Could we replace South Gloucestershire with AI?


I tried out generative AI, and it seems quite capable of doing away with South Gloucestershire. And think tanks.

I don’t think I have an easily pigeonholeable position on generative AI. My priors (affection for genuine creative works and belief in rewarding creators, being jaded with content in the attention economy and increasingly cynical about motives in the tech sector) mostly push my sympathies towards the cynical side. And I’m a big fan of writing-as-thinking – I’d never use gen AI to write my blog posts, it’s where I work out whether what I believe is true or not. There’s certainly a lot in the AI booster case that I don’t buy, and a lot that is bad about the way that big tech has tried to manifest it.

But my scepticism finds much wanting in the cynic case too. AI obviously doesn’t have the powers and potential that its extreme boosters claim, but I can see for myself that many of the extreme cynic claims – from the scale of its environmental impact, to the intrinsic limits on the quality of its output – are also overstated and often overplayed. It’s a tool that, used right, can successfully assist with some tasks. And as a digital publishing professional, I’m obliged to stay fully on top of what it can and can’t do. Which I why I’ve been playing around with various models, coming up with testing tasks to probe their strengths and weaknesses.

And since the running joke-but-not-really-a-joke of this blog is that we should abolish South Gloucestershire, today I asked Claude to pretend to be from a think tank and write a briefing paper to put that case to policy makers. Within the time it took to cook a pancake I had this:

I like it. It did a very convincing job of imitating a think tank policy paper – so much so that the copyeditor in me was compelled to tone back some of the think tank idiosyncrasies, reduce the overcapitalisation (All The Sub-Headings) and overuse of text formatting (so much italics). It invented the suitably nebulous Centre for Place-Based Policy, which I guess it just took straight from keywords in the devolution white paper.

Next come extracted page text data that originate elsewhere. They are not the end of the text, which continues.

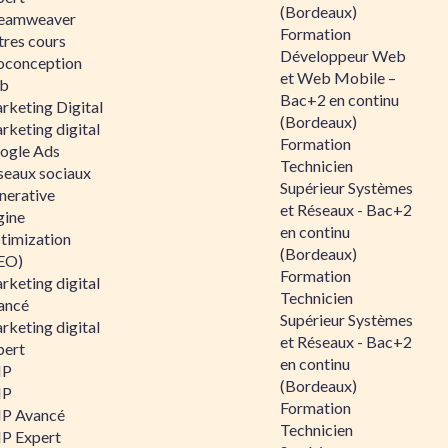
(Bordeaux)
eamweaver
Formation
tres cours
Développeur Web
oconception
et Web Mobile –
b
Bac+2 en continu
rketing Digital
(Bordeaux)
rketing digital
Formation
ogle Ads
Technicien
seaux sociaux
Supérieur Systèmes
nerative
et Réseaux - Bac+2
gine
en continu
timization
(Bordeaux)
EO)
Formation
rketing digital
Technicien
ancé
Supérieur Systèmes
rketing digital
et Réseaux - Bac+2
pert
en continu
HP
(Bordeaux)
HP
Formation
P Avancé
Technicien
P Expert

As far as I know, remarkably little gets talked or written about the fact that South Gloucestershire is a ridiculous entity which should not exist. I say it all the time, but most people take no interest in local government organisation, and the people who do are usually those who have benefited from how it is currently organised, and might lose out if it’s reorganised. So I’m not aware of the arguments for abolishing it having been clearly laid out. But with just a prompt to act as a think tank policy researcher and argue the case that the government’s policy objectives would be best met by abolishing South Gloucestershire, it managed to assemble some good looking arguments from somewhere.

It didn’t make the connection between the built-up area limits and the green belt, so I prompted it to add a brief argument for reviewing the impact of that, and of course then it fixated on that topic and overweighted the document with green belt content.

Is this report AI slop? It’s a perfectly good think tank report. But then, think tanks have been churning out human-made slop for decades, so there’s a lot of training material for it to learn from. It turns out we do have a good use case for AI. It’s just as good as a recent Oxford PPE graduate at selectively citing real data alongside confident unevidenced assertions to make a superficially convincing argument that the government’s policy goals would be best achieved by doing whatever the think tank’s funder wants the government to do.

And as the Director of the Centre for Place-Based Policy, I can now tell the government – with all the authority my job title implies – that the correct way to achieve English devolution is to abolish South Gloucestershire.